The decisions, after all, aren’t just about what gets funded and what doesn’t in Gov. Andrew Cuomo’s proposed $145 billion budget, but how and when the state will foot the bills beyond the 2016-17 fiscal year.

The resolution is especially fraught for pocketbooks in the mid-Hudson, where the interests of the state Department of Transportation, the New York State Thruway Authority and the Metropolitan Transportation Authority intersect.

Here’s what taxpayers should watch as the governor and legislative leaders horse-trade their way to a budget before Friday’s deadline:

Department of Transportation

Legislators have been focused on achieving parity between the DOT’s proposed $22 billion five-year capital plan and the MTA’s proposed $26 billion five-year capital plan – between upstate and downstate.

“Will it be a fair transportation program to all? Yes,’’ promised Cuomo on Friday.

Will it?

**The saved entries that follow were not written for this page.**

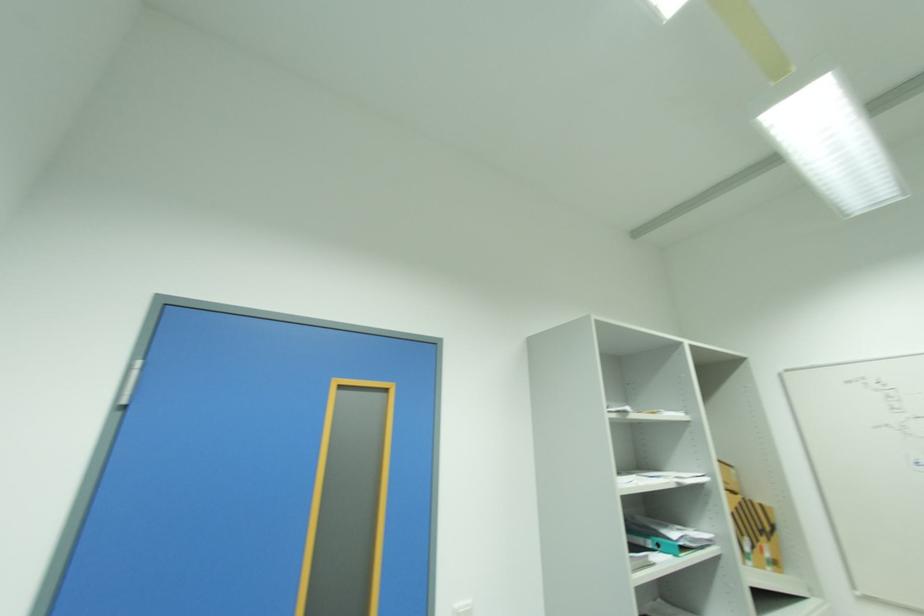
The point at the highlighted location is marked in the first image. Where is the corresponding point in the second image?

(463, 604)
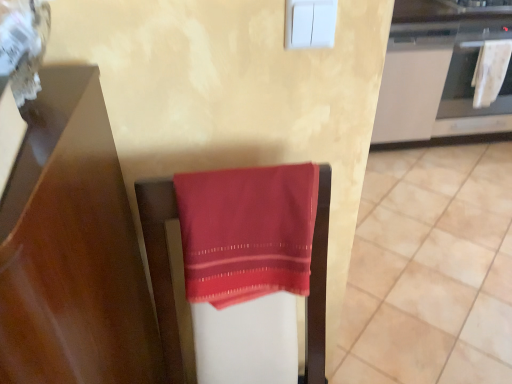
Question: Is white fabric oven at upper right aimed at satin red cloth at center?

Choices:
 (A) no
 (B) yes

The administration has yet to release the list of projects it proposes to fund in the DOT’s capital plan and is unlikely to before the budget is passed.

Will Orange County finally see the money for the reconfiguration of Route 17’s Exit 131 in Central Valley, money the governor redirected “upstate” in 2013?

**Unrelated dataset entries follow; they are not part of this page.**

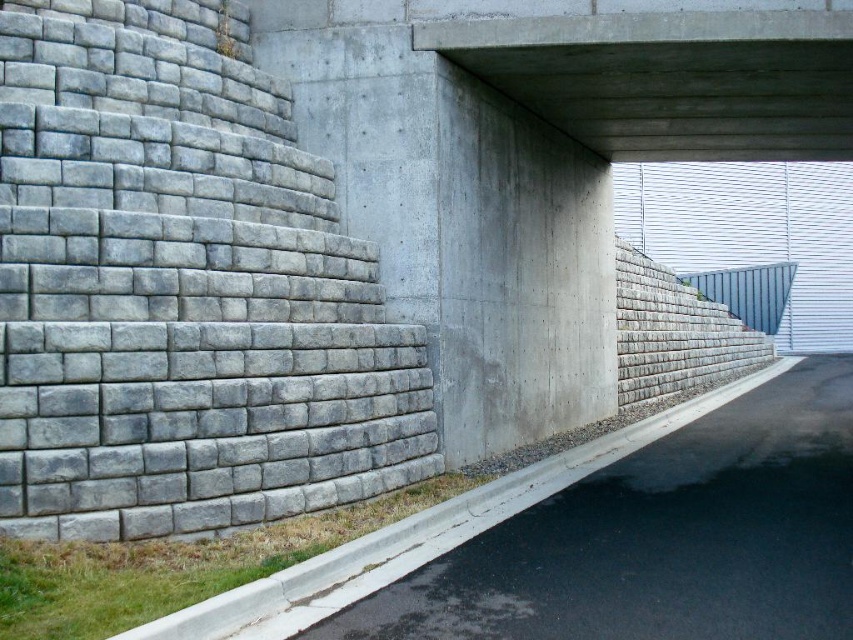
Question: Which of the following is the farthest from the observer?

Choices:
 (A) gray concrete wall at left
 (B) gray concrete curb at lower right

Answer: (A)

Question: Does gray concrete wall at left have a greater width compared to gray concrete curb at lower right?

Choices:
 (A) yes
 (B) no

Answer: (B)

Question: Does gray concrete wall at left appear on the left side of gray concrete curb at lower right?

Choices:
 (A) yes
 (B) no

Answer: (A)

Question: Which point is farther to the camera?

Choices:
 (A) (616, 129)
 (B) (608, 570)
 (C) (276, 305)

Answer: (A)

Question: In this image, where is gray concrete wall at left located relative to concrete at upper center?

Choices:
 (A) below
 (B) above

Answer: (A)

Question: Which of the following is the farthest from the observer?

Choices:
 (A) (780, 545)
 (B) (672, 118)
 (C) (314, 272)

Answer: (B)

And will Sullivan County see this major construction project at the Route 17/Thruway interchange unfolding over the first years of the Montreign Resort Casino?

“The opaque and unregulated process for developing the DOT capital plan must change,’’ said Nadine Lemmon, director of New York policy for the Tri-State Transportation Campaign, in her testimony at hearings in January.

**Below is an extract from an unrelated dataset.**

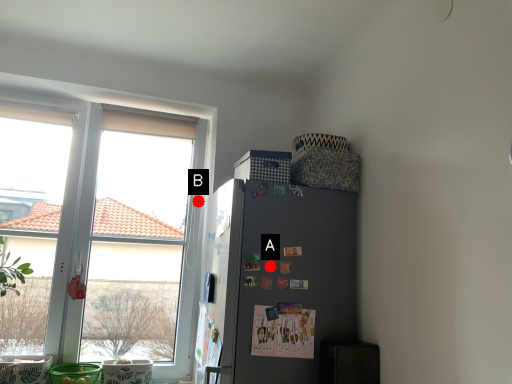
Question: Two points are circled on the image, labeled by A and B beside each circle. Which point is closer to the camera taking this photo?

Choices:
 (A) A is closer
 (B) B is closer

Answer: (A)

In arguing for a law that will allow the public – and legislators – to review the plan before its adoption, Lemmon pointed out the projects in the two-year DOT capital plan that was adopted last year are still a mystery.

Cuomo’s proposed budget also leaves the allocation for the Consolidated Highway Improvement Program, or CHIPs, basically unchanged at $518 million despite it being the primary source of support for municipal road and bridge programs – programs that maintain more than half of the state’s bridges and more than three-quarters of its highway miles.

Metropolitan Transportation Authority

Cuomo agreed to contribute $8.3 billion to the MTA’s capital plan in October, after his staff wheedled down the ask from $32 billion and after he extracted New York City Mayor Bill de Blasio’s commitment to pony up $2.5 billion.

But he put an IOU in the budget instead of money, igniting a firestorm among transit advocates, and gave de Blasio the green light to follow suit. Basically, the budget says the MTA has to exhaust its own resources before turning to the state for money, say, to pay the interest on ever-increasing indebtedness.

“The only way the state could support the capital plan would be to borrow money, and it can’t borrow because it’s too close to its debit limit – but the MTA is not,” said E.J. McMahon, president of the Empire Center for Public Policy.

When this bill eventually comes due, it’s possible the MTA’s and/or the state’s financial condition will require fare increases, service cuts and/or a new stream of revenue such as the payroll tax that followed the 2007-08 recession and is still reviled in the Hudson Valley.

“They’ll decide what they need when they get there,’’ said McMahon. “And the cost will be higher.”

McMahon advocated last year that Cuomo split the $4.3 billion windfall that the state got in bank settlement funds between the MTA and the DOT for pay-as-you-go use on capital projects to break the cycle of borrowing.

The DOT’s budget, for example, included debt service on past CHIPs borrowing last year to the tune of $538 million, or more than the program awarded to municipalities.

New York State Thruway Authority

Cuomo wants to channel another $700 million in bank settlement funds – on top of last year’s $1.3 billion – to the Thruway Authority to support construction of the new Tappan Zee Bridge and other projects and keep tolls flat through 2020.

And he wants to channel $340 million from the same pot into a tax credit for the Thruway’s most frequent users – the majority of whom are downstate residents.

“For some reason I can’t understand, the governor thinks the Thruway Authority can sponsor one of the biggest infrastructure projects in the country ($3.9 billion) and not impact price,’’ said McMahon. “Who’s he kidding? All this does is put off the inevitable toll increases.”

Veronica Vanterpool, executive director of the Tri-State Transportation Campaign, worried that keeping tolls artificially low would only undermine attempts to establish bus rapid transit in the Tappan Zee corridor – another project of uncertain status in the proposed budget.

“It’s not only poor public policy,’’ said Vanterpool. “It also proves there’s still no financial plan for paying for the new bridge.”